Die Künstlerin hinter dem Projekt ist Silke Kopp von der Holzbildhauerschule. Sie hat damit an einem Europawettbewerb der "Europäischen Bewegung Deutschland" teilgenommen. Der Europäische Wettbewerb konzentriert sich jedes Jahr auf einen neuen Themenschwerpunkt. Das Wettbewerbslaufjahr 2022/23 steht unter der Überschrift "Europäisch gleich bunt".
Schülerinnen und Schüler aller Schularten dürfen teilnehmen. Als Oberstufenschülerin hatte sie drei Themen zur Wahl. "Ich habe mich mit meinem Projekt für das Thema 'Kunst ist divers - künstlerische Freiheit als Grundrecht' entschieden", erklärt die Schülerin. Die Idee dahinter ist die Grenzüberschreitung im öffentlichen Raum, der hier auf kleinstem Raum innerhalb einer Bushaltestelle stattfindet und ebenso stellvertretend für Europa stehen kann.
Nachdenken über Europa
"Mit der Veränderung einer sonst eher standardisierten Bushaltestelle wollte ich die Reaktionen der Bischofsheimer einfangen.
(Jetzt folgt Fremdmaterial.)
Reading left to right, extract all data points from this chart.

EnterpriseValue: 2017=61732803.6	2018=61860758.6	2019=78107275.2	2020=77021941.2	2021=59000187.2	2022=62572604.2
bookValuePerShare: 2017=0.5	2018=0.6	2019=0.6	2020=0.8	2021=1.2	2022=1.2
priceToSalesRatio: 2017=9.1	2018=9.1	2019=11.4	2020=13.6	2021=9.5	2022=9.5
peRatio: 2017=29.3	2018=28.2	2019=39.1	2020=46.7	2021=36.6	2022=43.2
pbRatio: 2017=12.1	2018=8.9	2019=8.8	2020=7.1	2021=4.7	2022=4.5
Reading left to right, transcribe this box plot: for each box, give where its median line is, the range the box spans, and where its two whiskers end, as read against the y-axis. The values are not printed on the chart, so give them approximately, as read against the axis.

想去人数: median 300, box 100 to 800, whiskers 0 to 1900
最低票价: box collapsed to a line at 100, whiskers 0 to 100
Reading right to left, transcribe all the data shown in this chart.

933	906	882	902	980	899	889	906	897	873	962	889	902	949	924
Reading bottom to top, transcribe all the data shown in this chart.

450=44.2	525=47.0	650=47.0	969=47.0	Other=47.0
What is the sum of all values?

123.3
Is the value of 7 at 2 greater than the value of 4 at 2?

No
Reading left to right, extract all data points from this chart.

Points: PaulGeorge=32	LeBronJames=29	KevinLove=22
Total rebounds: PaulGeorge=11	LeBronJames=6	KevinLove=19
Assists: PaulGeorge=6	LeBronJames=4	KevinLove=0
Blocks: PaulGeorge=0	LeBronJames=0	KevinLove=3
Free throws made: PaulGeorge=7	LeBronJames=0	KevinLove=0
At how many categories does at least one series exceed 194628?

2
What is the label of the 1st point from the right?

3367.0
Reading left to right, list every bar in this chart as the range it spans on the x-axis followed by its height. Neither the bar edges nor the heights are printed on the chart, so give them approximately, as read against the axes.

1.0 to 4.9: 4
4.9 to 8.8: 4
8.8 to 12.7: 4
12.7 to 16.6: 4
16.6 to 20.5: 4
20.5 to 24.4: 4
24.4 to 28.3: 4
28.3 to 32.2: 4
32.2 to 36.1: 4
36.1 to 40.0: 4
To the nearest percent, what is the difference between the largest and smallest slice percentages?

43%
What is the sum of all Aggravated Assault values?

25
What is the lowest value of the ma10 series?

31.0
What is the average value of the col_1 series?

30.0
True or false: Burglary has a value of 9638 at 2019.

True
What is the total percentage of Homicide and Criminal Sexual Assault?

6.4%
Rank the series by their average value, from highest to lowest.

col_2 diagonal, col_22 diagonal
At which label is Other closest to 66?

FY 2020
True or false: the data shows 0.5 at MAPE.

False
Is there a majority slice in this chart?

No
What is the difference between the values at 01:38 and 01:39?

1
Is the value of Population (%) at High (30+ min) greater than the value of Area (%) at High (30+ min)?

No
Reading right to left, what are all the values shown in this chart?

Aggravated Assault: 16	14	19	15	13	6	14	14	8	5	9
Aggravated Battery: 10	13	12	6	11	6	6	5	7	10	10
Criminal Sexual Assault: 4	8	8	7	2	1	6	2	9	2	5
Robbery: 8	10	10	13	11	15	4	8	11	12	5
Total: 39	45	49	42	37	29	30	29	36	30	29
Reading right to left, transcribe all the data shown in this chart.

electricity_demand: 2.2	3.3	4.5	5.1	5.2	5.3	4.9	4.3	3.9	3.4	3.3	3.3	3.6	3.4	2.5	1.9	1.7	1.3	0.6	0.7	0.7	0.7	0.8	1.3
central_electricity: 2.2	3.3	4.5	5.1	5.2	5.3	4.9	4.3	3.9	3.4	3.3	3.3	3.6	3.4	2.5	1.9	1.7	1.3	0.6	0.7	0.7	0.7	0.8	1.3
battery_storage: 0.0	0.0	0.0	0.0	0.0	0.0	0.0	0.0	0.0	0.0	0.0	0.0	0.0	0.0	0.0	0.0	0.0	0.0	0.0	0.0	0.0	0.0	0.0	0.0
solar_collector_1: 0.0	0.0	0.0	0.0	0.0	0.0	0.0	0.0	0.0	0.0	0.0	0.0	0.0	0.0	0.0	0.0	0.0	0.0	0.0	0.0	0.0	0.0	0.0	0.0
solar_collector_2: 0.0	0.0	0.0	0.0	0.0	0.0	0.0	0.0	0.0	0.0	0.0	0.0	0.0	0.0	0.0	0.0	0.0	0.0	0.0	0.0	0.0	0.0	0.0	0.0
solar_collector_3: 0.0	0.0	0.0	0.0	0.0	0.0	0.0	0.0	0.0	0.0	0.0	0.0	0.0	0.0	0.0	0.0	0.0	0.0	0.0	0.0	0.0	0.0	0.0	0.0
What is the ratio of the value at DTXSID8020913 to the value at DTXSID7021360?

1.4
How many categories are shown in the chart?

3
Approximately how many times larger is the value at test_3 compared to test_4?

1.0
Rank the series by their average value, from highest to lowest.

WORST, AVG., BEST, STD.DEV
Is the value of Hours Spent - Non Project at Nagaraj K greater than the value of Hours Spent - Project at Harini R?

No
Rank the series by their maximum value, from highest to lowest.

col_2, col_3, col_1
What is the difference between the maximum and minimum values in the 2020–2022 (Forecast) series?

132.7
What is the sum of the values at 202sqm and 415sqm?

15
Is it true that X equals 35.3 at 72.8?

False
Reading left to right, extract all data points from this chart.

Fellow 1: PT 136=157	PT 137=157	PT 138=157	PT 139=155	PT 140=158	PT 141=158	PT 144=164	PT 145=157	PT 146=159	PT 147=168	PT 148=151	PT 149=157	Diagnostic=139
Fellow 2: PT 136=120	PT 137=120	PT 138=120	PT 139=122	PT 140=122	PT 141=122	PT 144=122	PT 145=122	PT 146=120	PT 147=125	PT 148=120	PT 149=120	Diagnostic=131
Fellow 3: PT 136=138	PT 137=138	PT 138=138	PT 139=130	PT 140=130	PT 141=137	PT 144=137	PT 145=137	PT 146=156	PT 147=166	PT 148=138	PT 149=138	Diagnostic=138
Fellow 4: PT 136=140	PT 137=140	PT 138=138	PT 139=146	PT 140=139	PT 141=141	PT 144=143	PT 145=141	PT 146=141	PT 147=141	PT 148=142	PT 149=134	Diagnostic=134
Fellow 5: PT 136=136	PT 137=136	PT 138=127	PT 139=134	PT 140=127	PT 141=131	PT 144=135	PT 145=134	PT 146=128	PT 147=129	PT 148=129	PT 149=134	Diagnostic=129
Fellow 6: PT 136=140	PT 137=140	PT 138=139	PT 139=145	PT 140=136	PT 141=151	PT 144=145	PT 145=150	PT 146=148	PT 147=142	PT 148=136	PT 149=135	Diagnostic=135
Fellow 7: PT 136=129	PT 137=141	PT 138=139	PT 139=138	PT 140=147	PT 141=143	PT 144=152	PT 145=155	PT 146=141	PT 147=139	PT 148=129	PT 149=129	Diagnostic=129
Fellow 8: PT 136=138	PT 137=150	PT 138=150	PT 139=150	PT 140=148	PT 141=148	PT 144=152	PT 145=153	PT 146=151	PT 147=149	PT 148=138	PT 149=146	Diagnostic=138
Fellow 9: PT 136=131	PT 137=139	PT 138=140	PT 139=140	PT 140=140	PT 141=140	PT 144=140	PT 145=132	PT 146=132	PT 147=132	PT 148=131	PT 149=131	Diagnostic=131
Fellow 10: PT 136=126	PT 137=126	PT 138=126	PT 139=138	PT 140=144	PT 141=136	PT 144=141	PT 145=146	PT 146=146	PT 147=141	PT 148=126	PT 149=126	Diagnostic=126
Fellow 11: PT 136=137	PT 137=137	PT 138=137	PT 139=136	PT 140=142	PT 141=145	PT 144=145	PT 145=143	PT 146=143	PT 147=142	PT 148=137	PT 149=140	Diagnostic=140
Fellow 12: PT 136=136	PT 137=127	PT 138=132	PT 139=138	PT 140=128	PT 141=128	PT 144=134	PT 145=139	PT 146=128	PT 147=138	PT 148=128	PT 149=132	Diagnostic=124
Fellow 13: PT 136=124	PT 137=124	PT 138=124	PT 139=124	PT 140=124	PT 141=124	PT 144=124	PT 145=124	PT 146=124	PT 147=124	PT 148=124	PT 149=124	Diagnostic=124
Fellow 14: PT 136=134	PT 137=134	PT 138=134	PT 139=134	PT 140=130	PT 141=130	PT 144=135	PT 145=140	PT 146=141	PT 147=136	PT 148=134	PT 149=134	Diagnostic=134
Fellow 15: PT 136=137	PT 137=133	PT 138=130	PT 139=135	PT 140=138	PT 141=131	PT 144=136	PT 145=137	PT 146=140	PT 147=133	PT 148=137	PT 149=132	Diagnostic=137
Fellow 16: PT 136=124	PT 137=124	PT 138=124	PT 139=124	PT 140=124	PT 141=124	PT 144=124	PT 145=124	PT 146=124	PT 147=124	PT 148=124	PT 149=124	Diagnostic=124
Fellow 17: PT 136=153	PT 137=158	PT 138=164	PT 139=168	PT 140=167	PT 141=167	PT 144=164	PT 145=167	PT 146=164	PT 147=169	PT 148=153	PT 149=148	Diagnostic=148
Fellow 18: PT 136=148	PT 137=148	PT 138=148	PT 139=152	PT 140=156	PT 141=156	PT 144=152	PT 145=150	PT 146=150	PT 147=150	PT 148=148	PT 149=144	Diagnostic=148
Und diese sind ganz unterschiedlich", freut sich die junge Künstlerin über die Resonanz.
Es gab positive Bekundungen und rege Beteiligung am Bücher-Tausch und dem Mitmachplakat zum Poetry Slam von Marko Michalzik unter dem Titel "Was ist dir heilig?". Dann habe es Kommentare gegeben der Art, dass hier einfach nur Sperrmüll unsachgemäß abgeladen worden sei. "Es ging bis hin zu keiner feststellbaren Reaktion, was bekanntlich ebenfalls eine Reaktion ist", sagt Silke Kopp.
Was ist den Menschen in Bischofsheim heilig?
Im Großen und Ganzen, so erklärt die Schülerin, lasse sich dieses kleine Experiment auch auf das große Europa übertragen. "Da gibt es ebenfalls engagierte und interessierte Menschen, da gibt es Menschen, die sich gerne über Dinge aufregen und dann gibt es natürlich auch die, die einfach mit der Masse mitschwimmen, ohne über andere Optionen nachzusinnen oder um den Weg des geringsten Wiederstandes zu gehen", so weitere Gedankengänge der angehenden Holzbildhauerin.
Ein wichtiger Aspekt der Installation war die Konfrontation der Bürgerinnen und Bürger mit der Frage "Was ist dir heilig?". Ein achtsames, selbstkritisches Nachdenken über sich selbst wurde angeregt. "In Zeiten, in denen uns tägliche Fluten von negativen Nachrichten überrollen zu drohen, finde ich es extrem wichtig, sich auf seine wirklichen Werte zu besinnen und sich immer wieder selbst klar zu werden, was uns tatsächlich wichtig ist", nennt Kopp einen ernsteren Aspekt ihres Wettbewerbsbeitrags.
Die Antworten, die von den Bischofsheimerinnen und Bischofsheimern auf dem Plakat gegeben wurden, gehen allesamt in die Richtung universeller Werte: Familie, Umwelt, Gesundheit und Liebe. "Wie können wir diese Werte schützen und erhalten? Was können wir gemeinsam bewegen? Mir war es wichtig, einen positiven Denkanstoß zu geben und freue mich über so viel Resonanz", so die Künstlerin abschließend.